Muito se tem falado de perceções nos últimos tempos. Seja por causa do tema da segurança, da imigração ou da corrupção, há um debate acerca da diferença entre perceção e realidade e qual a importância que devemos dar a cada uma dessas dimensões (perceção subjetiva versus realidade objetiva) para a definição das políticas públicas ou da agenda mediática.
Uns defendem que há uma distância muito significativa entre perceção e realidade (no caso português, com a realidade da migração, da insegurança ou da corrupção a serem menores do que a perceção que se tem desses problemas) e que quer os meios de comunicação social quer os políticos têm a obrigação de se guiarem pelos dados objetivos e não pelas perceções ou sensações da população.
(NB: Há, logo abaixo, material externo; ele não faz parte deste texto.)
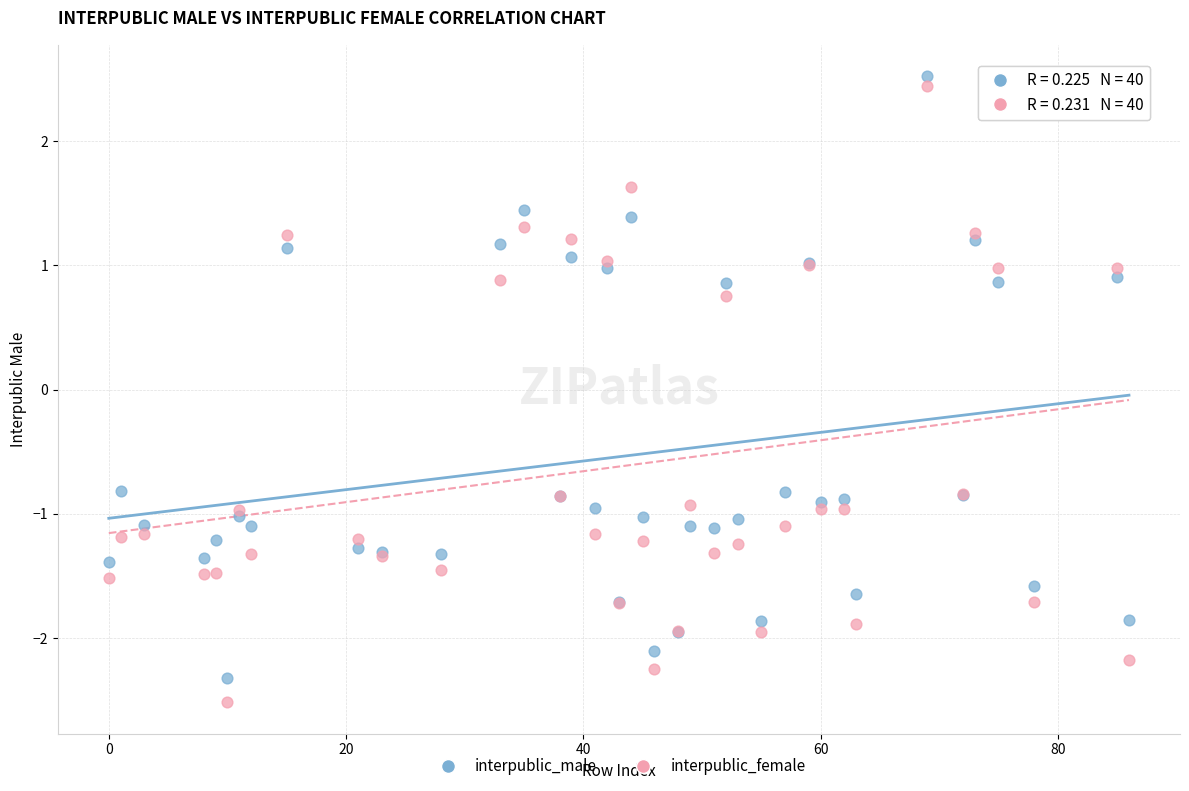

In the interpublic_male series, what Y value is closest to 0?

-0.8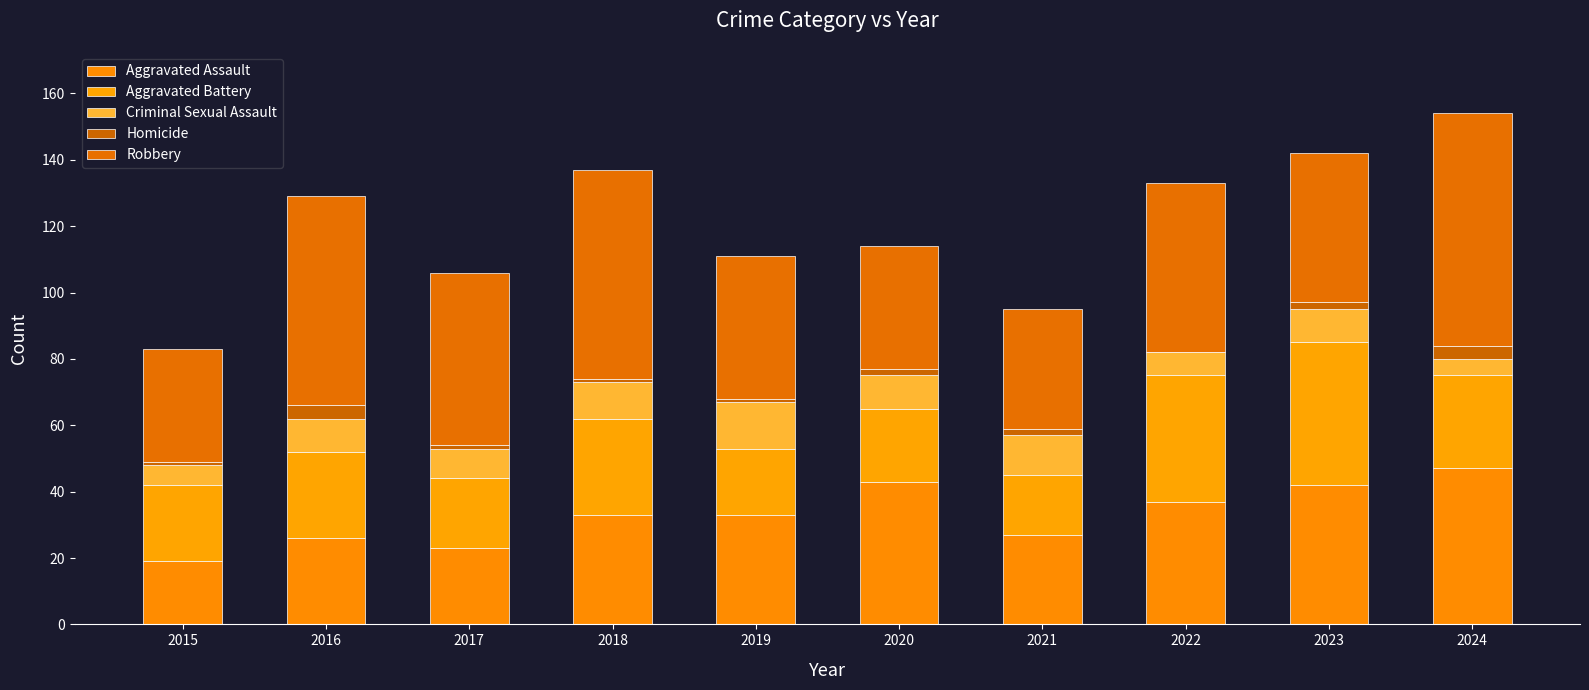

Are the bars horizontal?

No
Outros, ou acham que a diferença entre perceções e realidade é mais ténue (e por isso se deve olhar para as perceções) ou acham que as perceções são importantes por si só, e por isso merecem atenção mediática e política (na encomia, por exemplo, indicadores de sentimentos dos consumidores ou dos investidores são frequentemente analisados para se tentar prever o desempenho futuro da economia).
Este está longe de ser um debate fácil e nunca será gerador de consensos. Primeiro, porque por mais objetivos que quiséssemos ser, é impossível ter os indicadores todos que nos dessem a certeza do nível de corrupção, insegurança ou imigração num dado país ou momento. Depois, a importância que cada um dá à subjetividade versus objetividade também não é susceptível de ser encarada como certa ou errada: são posições filosóficas distintas (até porque não há consenso na filosofia acerca do que é a “realidade objetiva” e porque as perceções são, também elas, uma realidade, a realidade da subjetividade de cada um).
Tudo isto para chegarmos aqui: quando se quer dizer se uma nação está bem ou mal, também nos vamos deparar com este dilema. Olhamos apenas para dados supostamente objetivos, ou temos em conta o que as pessoas sentem ou pensam acerca da sua própria vida?
Se olharmos para os dados objetivos, temos um problema: como se define quais são os indicadores de bem-estar? E quem os escolhe? Será o PIB? Será a Esperança Média de Vida? Será a taxa de emprego? Será o acesso à habitação? Será um compósito de tudo isso? Se sim, com que pesos para cada componente?
Ao invés, se perguntarmos às pessoas quão felizes se sentem ou quão satisfeitas estão com a sua vida, estamos a olhar para a sua subjetividade e as suas perceções, mas a aceder diretamente ao que realmente interessa: ao fim ao cabo, a nossa vida é a consciência que dela temos, as nossas sensações, perceções e memórias.
Além do mais, assim, evitamos o paternalismo: não é o criador do indicador de bem-estar que está a dizer o que é bom para as pessoas, são as pessoas que, ao nos dizerem como se sentem, revelam o que as faz sentir felizes.
E os milhares de estudos científicos sobre o bem-estar subjetivo já nos dão confiança de que as perceções das pessoas acerca da sua própria vida são fiáveis e um indicador insubstituível acerca do bem-estar.
A satisfação que cada um tem com a sua vida é um indicador fundamental e indispensável para a avaliação do bem-estar de uma qualquer comunidade. A ciência já a estuda e atesta a sua fiabilidade. Temos, agora que a começar a usar, definitivamente, como guia da ação política e a dar-lhe a devida atenção mediática.